Personal information
- Full name: John Charles Mallinger
- Born: September 25, 1979 (age 46) Escondido, California, U.S.
- Height: 6 ft 0 in (1.83 m)
- Weight: 170 lb (77 kg; 12 st)
- Sporting nationality: United States
- Residence: Long Beach, California, U.S.

Career
- College: Long Beach State
- Turned professional: 2002
- Current tour: Web.com Tour
- Former tour: PGA Tour
- Professional wins: 1
- Highest ranking: 85 (August 2, 2009)

Best results in major championships
- Masters Tournament: DNP
- PGA Championship: T60: 2008, 2009
- U.S. Open: T22: 2010
- The Open Championship: DNP

= John Mallinger =

American professional golfer (born 1979)

John Charles Mallinger (born September 25, 1979) is an American professional golfer.

== Early life ==
Mallinger was born in Escondido, California, and is the youngest of four children. He graduated from Escondido High School.

== Amateur career ==
Mallinger attended California State University, Long Beach. He earned a bachelor's degree in marketing from the university.

== Professional career ==
Early in his professional career, Mallinger played on the minitours and developmental tours. Before playing on the PGA Tour, Mallinger won two events on the NGA Hooters Tour.
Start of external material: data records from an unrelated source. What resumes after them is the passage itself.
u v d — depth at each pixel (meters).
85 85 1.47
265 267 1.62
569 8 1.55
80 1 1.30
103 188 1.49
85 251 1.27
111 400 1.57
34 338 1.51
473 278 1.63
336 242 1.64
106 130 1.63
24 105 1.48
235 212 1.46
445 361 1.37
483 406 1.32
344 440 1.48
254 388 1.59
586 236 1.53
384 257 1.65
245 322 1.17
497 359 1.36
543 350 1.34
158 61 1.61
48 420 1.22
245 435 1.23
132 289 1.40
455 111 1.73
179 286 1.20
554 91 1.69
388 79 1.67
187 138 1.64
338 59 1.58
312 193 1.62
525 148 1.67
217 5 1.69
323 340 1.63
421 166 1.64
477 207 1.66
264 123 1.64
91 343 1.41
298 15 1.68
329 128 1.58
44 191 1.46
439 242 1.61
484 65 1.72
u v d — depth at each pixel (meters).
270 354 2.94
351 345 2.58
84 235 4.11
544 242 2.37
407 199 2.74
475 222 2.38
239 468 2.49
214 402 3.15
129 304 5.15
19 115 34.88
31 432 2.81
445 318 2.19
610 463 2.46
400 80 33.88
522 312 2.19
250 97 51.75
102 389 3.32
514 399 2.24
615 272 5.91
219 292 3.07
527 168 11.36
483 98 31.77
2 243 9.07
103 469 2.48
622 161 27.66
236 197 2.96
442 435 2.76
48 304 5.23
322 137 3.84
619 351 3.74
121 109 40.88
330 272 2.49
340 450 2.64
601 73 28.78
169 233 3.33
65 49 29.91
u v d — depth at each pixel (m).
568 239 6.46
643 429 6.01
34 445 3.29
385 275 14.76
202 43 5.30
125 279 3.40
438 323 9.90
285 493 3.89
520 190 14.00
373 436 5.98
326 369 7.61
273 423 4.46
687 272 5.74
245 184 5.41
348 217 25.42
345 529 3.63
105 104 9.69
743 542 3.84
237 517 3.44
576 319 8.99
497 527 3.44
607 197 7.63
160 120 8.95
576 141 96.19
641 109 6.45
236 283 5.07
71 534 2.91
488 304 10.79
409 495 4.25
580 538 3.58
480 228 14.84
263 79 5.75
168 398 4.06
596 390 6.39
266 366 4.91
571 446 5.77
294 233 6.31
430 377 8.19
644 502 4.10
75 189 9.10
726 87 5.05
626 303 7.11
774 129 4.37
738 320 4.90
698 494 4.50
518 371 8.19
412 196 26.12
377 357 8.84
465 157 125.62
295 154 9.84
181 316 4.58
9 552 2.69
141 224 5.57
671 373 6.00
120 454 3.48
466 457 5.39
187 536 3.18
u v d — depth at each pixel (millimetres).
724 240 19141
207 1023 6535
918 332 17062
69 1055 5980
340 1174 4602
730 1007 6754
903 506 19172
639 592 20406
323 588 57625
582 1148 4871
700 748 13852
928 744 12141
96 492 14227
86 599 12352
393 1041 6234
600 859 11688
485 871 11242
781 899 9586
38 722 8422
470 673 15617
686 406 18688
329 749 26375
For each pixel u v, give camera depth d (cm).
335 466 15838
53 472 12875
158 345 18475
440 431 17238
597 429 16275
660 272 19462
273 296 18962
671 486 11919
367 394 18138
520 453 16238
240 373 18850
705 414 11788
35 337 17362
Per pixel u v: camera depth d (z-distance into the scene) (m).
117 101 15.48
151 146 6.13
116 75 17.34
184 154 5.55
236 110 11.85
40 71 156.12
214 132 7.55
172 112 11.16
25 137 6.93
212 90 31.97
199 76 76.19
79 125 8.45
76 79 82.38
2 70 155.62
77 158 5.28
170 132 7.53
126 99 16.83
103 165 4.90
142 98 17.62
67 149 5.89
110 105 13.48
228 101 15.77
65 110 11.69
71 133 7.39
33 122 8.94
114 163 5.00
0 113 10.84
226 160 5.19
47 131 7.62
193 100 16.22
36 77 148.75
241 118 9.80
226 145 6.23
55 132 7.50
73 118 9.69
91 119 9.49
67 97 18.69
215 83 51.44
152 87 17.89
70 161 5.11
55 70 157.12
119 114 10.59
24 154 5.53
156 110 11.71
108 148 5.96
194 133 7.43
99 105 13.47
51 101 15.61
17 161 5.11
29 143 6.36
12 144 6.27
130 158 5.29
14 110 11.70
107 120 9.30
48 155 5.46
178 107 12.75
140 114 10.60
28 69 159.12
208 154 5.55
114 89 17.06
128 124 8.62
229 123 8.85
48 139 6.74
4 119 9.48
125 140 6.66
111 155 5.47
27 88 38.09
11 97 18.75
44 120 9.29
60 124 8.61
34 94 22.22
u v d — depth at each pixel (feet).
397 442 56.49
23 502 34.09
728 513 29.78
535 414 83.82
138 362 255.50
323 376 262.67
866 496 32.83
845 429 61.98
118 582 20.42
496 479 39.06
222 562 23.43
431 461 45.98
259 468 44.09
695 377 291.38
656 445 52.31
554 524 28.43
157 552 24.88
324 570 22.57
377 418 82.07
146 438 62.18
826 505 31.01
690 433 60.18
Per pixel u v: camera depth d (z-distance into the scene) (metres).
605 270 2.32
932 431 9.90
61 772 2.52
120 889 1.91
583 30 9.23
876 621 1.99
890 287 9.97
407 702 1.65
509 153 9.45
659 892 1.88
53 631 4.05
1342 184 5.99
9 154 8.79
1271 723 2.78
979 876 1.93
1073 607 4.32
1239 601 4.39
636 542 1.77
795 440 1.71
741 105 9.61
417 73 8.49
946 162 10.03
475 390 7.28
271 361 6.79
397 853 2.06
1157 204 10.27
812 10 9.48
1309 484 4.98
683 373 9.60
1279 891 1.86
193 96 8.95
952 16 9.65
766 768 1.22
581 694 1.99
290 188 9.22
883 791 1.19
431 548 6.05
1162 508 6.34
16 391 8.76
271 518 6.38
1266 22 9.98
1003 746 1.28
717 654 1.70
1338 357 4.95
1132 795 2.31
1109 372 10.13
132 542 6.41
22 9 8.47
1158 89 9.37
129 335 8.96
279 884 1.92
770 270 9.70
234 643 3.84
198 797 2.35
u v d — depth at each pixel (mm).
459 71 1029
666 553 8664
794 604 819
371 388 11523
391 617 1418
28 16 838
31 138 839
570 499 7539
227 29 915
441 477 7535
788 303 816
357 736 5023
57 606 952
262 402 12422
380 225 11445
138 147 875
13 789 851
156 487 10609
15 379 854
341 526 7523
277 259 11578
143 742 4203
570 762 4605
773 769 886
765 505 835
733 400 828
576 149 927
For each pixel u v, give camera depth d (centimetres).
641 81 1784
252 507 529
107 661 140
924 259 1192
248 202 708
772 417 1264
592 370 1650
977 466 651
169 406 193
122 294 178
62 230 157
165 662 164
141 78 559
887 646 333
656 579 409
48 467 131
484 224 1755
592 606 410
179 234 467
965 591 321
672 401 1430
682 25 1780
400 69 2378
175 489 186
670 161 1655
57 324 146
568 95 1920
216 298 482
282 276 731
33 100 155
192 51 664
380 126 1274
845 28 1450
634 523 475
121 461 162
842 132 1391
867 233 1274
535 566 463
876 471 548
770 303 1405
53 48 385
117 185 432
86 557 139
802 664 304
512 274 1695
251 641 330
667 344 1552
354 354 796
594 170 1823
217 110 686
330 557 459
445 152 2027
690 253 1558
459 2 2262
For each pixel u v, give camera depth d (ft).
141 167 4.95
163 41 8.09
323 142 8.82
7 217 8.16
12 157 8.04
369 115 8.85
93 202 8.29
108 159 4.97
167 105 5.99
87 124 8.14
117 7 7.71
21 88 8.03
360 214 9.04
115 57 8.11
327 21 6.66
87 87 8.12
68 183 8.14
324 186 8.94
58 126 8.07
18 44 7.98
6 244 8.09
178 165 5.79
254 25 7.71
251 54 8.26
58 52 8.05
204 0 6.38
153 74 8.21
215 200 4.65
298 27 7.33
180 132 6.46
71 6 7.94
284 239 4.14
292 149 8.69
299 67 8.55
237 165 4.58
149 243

Mallinger was a medalist at the 2005 Canadian Tour Qualifying School. During this era, he also played on the Nationwide Tour, the PGA Tour's developmental tour. He earned the nickname “Monday Mally” by getting through several fall Monday Qualifying events and playing in enough Nationwide Tour events in 2005 to earn playing privileges for 2006 on the Nationwide Tour. He breezed through all stages of the Qualifying School that year to earn his 2007 PGA Tour Card. He earned over $1,600,000 on the PGA Tour in 2007, finishing runner-up to Brandt Snedeker for Rookie of the Year honors. In 2008, he finished 91st on the money list once again retaining tour membership. In 2009, Mallinger had another successful year finishing in a tie for 3rd at The Players Championship and runner-up at the U.S. Bank Championship in Milwaukee where he lost a sudden death playoff to Bo Van Pelt. He finished in the top 50 of the money list for the first time.

In 2011, Mallinger played in only 15 PGA Tour events due to his conditional status. He did not make the FedEx Cup and played on the Nationwide Tour during his time off the PGA Tour. He regained his PGA Tour card with a 14th-place finish on the Nationwide Tour money list, despite playing in only nine events, but earning six consecutive top-10 finishes.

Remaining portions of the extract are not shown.